-------- Given information
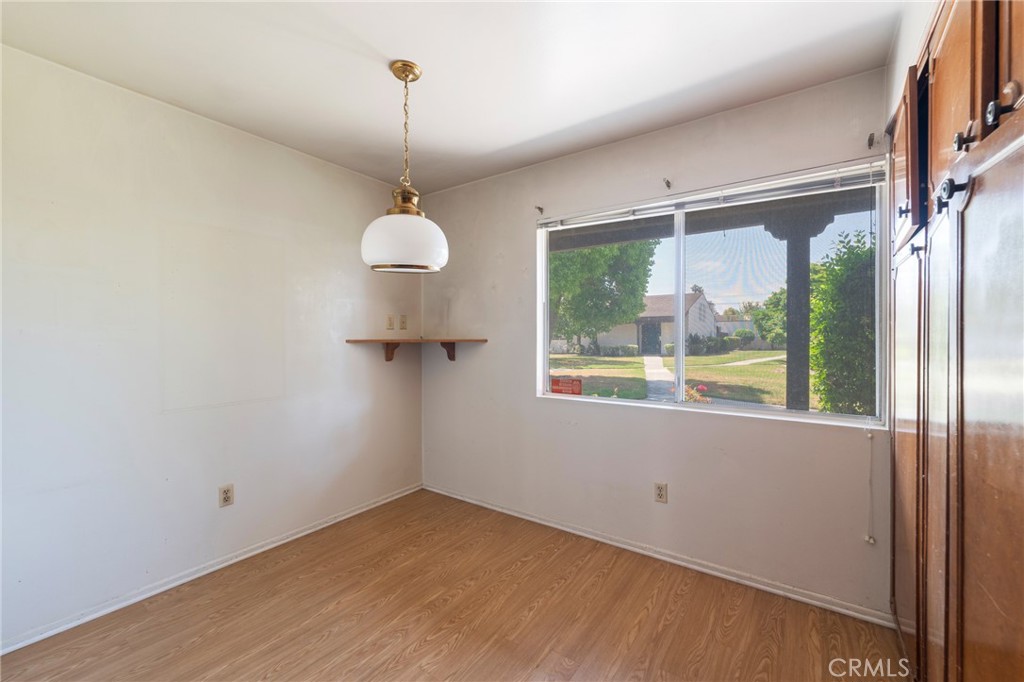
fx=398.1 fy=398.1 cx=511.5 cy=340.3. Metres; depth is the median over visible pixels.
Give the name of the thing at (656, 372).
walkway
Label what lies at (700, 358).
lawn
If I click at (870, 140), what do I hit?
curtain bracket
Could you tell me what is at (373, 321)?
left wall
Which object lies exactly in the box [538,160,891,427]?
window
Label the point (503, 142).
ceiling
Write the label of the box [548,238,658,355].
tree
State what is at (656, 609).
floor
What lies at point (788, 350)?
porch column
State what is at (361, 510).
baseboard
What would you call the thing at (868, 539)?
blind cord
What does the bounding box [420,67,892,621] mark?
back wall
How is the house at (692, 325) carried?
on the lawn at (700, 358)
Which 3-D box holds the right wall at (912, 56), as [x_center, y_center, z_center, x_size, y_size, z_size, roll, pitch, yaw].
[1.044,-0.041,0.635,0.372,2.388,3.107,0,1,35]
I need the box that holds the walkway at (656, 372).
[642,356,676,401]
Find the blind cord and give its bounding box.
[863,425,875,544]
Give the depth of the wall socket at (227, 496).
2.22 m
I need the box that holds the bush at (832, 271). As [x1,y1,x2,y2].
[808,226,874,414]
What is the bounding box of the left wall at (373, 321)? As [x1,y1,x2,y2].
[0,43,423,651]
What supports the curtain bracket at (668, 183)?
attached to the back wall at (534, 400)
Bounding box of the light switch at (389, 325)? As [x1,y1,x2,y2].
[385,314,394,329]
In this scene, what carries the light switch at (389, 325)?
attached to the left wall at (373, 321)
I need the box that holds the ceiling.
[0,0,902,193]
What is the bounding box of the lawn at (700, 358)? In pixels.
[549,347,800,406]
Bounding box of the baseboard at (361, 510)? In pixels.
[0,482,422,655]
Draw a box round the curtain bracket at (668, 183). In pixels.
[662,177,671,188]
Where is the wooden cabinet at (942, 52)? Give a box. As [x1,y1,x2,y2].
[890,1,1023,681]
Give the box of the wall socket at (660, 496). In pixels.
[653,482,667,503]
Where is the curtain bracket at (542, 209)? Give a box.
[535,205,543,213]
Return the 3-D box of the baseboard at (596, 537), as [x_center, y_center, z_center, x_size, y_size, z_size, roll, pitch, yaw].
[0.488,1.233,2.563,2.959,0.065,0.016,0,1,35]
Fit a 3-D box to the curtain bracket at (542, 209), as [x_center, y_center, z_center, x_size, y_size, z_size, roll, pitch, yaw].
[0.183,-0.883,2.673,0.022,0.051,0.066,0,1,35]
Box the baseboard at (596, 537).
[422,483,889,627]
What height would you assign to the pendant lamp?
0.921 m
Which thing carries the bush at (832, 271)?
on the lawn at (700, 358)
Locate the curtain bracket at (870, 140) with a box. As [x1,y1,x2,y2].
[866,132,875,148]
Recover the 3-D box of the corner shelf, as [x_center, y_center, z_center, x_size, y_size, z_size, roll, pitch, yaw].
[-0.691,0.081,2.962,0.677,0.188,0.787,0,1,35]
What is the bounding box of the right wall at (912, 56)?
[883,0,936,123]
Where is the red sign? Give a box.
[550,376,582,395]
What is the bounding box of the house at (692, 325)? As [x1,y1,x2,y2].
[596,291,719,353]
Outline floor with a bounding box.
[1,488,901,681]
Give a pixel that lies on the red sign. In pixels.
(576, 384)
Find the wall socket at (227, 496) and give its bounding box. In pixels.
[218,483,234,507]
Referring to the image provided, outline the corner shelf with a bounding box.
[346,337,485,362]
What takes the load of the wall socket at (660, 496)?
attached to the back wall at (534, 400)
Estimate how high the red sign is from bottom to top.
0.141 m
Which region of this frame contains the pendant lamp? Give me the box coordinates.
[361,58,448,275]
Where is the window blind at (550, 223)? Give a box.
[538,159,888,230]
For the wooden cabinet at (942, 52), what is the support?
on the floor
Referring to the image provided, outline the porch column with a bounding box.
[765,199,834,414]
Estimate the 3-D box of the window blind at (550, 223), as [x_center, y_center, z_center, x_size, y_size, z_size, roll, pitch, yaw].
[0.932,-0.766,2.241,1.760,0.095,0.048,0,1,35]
----------------
-------- Given information
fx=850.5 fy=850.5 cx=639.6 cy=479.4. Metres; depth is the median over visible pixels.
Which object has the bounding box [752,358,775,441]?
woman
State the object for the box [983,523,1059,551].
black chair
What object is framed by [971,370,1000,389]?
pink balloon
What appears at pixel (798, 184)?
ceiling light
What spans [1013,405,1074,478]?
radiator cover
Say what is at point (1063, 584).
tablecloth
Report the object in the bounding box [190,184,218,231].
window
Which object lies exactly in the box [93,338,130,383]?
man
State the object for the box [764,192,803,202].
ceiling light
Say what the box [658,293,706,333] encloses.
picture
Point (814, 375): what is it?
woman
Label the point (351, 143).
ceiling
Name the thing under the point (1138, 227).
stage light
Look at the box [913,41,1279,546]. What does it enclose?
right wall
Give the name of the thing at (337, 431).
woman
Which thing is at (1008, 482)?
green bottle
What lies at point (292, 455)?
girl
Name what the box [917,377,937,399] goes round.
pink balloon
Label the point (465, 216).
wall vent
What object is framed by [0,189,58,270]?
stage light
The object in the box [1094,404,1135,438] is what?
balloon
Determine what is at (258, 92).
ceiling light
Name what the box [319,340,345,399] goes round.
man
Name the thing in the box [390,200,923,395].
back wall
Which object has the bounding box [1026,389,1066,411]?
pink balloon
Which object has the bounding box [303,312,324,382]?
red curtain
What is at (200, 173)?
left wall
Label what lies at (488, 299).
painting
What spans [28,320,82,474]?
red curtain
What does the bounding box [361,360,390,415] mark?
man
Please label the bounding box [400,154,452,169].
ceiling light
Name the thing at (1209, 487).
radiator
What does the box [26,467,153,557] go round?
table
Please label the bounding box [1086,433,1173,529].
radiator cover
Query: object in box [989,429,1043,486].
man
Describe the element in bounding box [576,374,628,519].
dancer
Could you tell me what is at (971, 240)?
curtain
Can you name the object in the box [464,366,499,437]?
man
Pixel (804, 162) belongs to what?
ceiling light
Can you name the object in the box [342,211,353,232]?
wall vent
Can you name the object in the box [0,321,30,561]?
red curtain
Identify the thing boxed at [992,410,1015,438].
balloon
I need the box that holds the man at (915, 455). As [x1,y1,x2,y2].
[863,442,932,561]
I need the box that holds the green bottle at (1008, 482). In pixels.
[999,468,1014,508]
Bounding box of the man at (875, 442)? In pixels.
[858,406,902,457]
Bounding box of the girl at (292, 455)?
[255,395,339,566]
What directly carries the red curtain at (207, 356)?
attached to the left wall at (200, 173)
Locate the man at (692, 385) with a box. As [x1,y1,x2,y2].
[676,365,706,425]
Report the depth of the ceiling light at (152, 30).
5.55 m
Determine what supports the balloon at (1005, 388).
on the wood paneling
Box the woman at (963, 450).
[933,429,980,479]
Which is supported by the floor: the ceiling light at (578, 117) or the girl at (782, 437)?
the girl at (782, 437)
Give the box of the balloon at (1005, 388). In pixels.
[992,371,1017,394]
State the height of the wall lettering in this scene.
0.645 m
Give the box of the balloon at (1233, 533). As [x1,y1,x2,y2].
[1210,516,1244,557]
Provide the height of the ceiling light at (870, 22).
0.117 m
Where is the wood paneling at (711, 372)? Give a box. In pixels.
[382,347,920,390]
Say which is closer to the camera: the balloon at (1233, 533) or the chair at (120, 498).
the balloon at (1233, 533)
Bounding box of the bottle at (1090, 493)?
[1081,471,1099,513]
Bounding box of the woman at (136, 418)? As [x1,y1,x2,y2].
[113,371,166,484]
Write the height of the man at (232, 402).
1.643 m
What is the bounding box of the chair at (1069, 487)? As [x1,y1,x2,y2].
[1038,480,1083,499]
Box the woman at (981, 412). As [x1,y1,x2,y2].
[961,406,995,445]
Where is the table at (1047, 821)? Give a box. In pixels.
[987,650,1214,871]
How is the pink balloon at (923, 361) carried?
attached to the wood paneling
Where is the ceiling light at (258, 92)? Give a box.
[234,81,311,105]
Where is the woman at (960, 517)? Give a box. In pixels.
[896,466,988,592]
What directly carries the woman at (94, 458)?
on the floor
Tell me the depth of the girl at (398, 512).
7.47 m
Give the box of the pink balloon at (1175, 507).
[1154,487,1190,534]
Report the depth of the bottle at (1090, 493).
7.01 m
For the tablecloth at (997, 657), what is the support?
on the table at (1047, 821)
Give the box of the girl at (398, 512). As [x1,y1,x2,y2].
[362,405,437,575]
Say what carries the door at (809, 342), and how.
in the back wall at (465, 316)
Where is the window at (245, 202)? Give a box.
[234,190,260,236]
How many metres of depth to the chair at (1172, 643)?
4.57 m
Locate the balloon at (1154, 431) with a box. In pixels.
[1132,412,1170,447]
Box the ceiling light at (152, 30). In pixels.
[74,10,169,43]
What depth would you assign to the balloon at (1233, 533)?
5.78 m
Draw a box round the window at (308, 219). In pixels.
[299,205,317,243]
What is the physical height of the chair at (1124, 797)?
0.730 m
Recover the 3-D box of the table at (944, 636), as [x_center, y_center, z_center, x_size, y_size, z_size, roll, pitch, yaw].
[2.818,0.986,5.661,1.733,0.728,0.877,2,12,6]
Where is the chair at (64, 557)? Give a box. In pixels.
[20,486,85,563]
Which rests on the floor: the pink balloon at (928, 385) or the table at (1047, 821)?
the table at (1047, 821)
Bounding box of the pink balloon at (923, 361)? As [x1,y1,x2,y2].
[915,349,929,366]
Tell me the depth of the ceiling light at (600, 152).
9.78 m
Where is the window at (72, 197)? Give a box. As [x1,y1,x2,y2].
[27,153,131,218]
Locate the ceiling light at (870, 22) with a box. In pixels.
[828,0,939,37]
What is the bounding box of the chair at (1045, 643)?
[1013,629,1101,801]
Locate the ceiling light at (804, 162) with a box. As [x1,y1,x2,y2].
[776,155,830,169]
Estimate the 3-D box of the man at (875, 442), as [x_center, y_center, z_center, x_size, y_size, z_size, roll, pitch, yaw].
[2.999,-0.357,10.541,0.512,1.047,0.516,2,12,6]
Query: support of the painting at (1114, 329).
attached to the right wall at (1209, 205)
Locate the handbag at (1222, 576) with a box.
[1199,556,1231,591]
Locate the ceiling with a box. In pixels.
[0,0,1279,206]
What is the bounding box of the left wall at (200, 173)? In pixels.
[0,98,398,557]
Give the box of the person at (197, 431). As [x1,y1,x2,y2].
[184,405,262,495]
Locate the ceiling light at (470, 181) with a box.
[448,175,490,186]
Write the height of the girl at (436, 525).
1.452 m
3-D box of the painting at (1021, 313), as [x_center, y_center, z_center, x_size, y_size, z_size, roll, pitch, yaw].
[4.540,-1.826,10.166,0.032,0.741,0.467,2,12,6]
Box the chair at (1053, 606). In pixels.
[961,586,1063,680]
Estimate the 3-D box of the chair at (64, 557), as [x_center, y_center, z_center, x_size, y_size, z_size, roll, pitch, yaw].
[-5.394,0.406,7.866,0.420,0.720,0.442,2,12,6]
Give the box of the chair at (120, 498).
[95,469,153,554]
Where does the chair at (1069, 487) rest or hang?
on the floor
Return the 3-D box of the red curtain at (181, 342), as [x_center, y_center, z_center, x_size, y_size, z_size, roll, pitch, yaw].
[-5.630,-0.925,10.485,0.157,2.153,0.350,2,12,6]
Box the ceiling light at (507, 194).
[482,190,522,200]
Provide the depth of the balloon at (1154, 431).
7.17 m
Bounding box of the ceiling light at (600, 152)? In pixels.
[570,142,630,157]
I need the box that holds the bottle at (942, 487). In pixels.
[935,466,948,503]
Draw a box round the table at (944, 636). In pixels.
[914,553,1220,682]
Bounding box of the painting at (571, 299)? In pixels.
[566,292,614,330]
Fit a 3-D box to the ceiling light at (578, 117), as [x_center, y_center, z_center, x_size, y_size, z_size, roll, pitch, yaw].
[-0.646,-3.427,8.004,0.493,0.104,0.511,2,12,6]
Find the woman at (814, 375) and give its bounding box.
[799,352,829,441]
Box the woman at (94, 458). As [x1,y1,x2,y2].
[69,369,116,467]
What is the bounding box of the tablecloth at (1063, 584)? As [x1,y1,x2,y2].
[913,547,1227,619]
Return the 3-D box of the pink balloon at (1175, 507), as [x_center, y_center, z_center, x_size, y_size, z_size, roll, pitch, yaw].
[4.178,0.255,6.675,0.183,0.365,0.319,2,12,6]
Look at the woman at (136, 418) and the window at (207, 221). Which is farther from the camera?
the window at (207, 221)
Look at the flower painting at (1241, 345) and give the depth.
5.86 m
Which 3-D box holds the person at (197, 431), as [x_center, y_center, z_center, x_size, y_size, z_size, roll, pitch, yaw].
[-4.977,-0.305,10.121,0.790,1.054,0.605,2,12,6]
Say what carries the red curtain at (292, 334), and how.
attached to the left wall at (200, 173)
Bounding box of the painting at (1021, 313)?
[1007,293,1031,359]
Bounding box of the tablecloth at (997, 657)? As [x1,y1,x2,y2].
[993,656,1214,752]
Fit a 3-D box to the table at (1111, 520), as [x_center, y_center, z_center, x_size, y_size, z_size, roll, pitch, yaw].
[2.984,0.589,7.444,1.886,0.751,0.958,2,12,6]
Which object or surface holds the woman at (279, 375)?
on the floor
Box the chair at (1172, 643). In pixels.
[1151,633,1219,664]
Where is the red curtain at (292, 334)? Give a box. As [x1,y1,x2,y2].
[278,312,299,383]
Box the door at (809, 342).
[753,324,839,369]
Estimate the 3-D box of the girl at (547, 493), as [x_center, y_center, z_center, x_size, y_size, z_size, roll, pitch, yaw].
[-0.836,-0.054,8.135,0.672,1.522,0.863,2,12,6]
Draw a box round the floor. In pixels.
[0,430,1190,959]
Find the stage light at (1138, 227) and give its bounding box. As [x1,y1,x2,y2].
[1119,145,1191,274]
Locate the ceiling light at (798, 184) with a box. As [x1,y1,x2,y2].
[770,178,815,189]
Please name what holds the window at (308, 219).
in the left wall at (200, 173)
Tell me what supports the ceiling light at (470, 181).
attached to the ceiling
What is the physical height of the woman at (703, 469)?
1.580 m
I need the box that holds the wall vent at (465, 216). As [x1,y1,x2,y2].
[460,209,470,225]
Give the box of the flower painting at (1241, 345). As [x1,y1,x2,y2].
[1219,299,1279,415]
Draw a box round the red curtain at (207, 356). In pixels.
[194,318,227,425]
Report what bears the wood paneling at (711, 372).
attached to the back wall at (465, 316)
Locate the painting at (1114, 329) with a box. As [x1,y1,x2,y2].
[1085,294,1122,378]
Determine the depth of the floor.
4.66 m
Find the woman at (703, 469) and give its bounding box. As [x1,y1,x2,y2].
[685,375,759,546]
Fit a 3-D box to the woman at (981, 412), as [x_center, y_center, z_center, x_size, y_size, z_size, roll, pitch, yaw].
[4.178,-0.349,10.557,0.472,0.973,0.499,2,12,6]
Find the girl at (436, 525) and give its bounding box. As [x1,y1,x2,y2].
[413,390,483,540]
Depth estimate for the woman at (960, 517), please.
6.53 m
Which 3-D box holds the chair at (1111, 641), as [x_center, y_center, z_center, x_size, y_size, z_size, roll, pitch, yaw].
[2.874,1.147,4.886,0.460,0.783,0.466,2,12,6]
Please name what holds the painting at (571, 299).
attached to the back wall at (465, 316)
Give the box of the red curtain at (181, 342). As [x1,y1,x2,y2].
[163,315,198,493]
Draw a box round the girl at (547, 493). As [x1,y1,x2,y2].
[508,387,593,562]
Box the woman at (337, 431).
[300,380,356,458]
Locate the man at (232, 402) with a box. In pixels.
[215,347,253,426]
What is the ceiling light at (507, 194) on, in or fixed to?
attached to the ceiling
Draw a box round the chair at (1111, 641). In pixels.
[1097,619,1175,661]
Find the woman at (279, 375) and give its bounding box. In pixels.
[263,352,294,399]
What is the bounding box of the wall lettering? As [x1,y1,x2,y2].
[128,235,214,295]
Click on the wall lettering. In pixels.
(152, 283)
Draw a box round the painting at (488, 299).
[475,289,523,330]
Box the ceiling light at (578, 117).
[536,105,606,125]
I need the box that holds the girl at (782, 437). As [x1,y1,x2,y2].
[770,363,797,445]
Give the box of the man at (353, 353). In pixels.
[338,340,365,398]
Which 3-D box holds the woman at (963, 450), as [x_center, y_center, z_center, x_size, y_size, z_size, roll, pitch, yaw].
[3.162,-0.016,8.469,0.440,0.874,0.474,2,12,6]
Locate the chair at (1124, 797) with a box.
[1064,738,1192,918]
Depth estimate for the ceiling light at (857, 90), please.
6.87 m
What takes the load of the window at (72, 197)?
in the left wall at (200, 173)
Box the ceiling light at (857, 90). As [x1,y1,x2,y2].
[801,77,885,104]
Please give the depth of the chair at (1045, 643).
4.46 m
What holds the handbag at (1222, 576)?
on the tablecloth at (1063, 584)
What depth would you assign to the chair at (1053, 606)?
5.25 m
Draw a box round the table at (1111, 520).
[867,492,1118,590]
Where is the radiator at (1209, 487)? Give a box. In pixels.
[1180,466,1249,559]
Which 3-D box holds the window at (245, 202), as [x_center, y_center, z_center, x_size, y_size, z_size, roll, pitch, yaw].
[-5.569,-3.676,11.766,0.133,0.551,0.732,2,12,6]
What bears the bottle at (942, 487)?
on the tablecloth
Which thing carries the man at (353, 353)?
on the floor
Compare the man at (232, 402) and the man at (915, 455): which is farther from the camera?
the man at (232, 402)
----------------
▶ _Exercise_:
In the records above, some lines hold the word "median"; copy each such line.

▶ _Result_:
fx=398.1 fy=398.1 cx=511.5 cy=340.3. Metres; depth is the median over visible pixels.
fx=850.5 fy=850.5 cx=639.6 cy=479.4. Metres; depth is the median over visible pixels.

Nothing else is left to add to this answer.